## Excerpt to read

>>>>

# Those with LS2 Edit knowledge please chime in here.



## ssdragon (Mar 7, 2007)

Well, i had my 2.4 on the dyno getting tuned today for about 5 hours and the main problem is getting fuel delivered to the engine on sudden acceleration. Keep in mind this has nothing to do with rpm or speed. It will cut out in power for a few seconds then will accelerate awesomely after that. the weird thing is it doesnt do it everytime either. heres some specs on whats going on here to see if you have any suggestions on the fix.

heres a link to the kit

http://www.turbobygarrett.com/turbob...oletCobalt.htm

the car is on stock spark plugs gapped at 0.35

LS2 is the editing software being used

check engine light is solidly on after it had previously just been blinking

traction control on my auto tranny goes on and off

boost is at 10 psi right now

Let me know any ifo on what else can be done to remedy this problem

here is the video


----------



## 05GTO (Oct 6, 2004)

The link does not work, 

Set your boost to 8, Set your arf to high 11's on WOT and 12's through the range also check the value in the low rpm range, this may cause a rich condition which could be throwing the code.


----------



## ssdragon (Mar 7, 2007)

i think the power enrichment mode is still kicking in even though we tried to kill it already, the car seems to run great after the hiccup

try this link see if it works

http://s38.photobucket.com/albums/e105/dv_platinum/?action=view&current=turbodyno.flv


----------

<<<<

## Exercise 1
Answer these about the turbo tuning thread:
(a) What boost level is the car running right now?
(b) What spark plugs are in the car, and what gap are they set to?
(c) What boost setting does the reply from 05GTO recommend?
## Exercise 2
Edit the turbo tuning thread from "Let me know" up to and including "throwing the code.", swapping "boost" for "turbo pressure".
The data that comes next is from a separate source, not from this thread.

## Data extract
>>>>

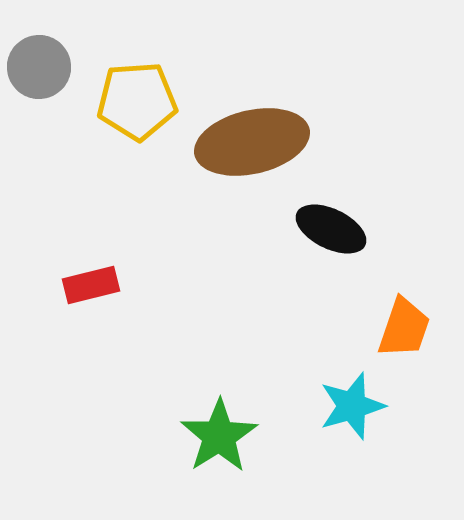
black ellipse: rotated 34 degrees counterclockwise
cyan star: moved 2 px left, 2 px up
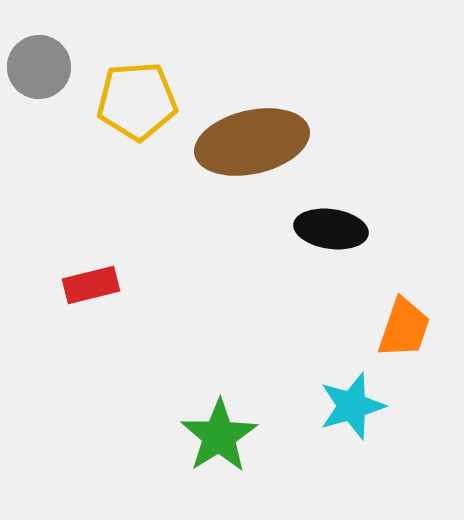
black ellipse: rotated 18 degrees counterclockwise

<<<<

## Task result 1
(a) 10 psi
(b) Stock spark plugs, gapped at 0.35
(c) 8

## Task result 2
Let me know any ifo on what else can be done to remedy this problem

here is the video


----------



## 05GTO (Oct 6, 2004)

The link does not work, 

Set your turbo pressure to 8, Set your arf to high 11's on WOT and 12's through the range also check the value in the low rpm range, this may cause a rich condition which could be throwing the code.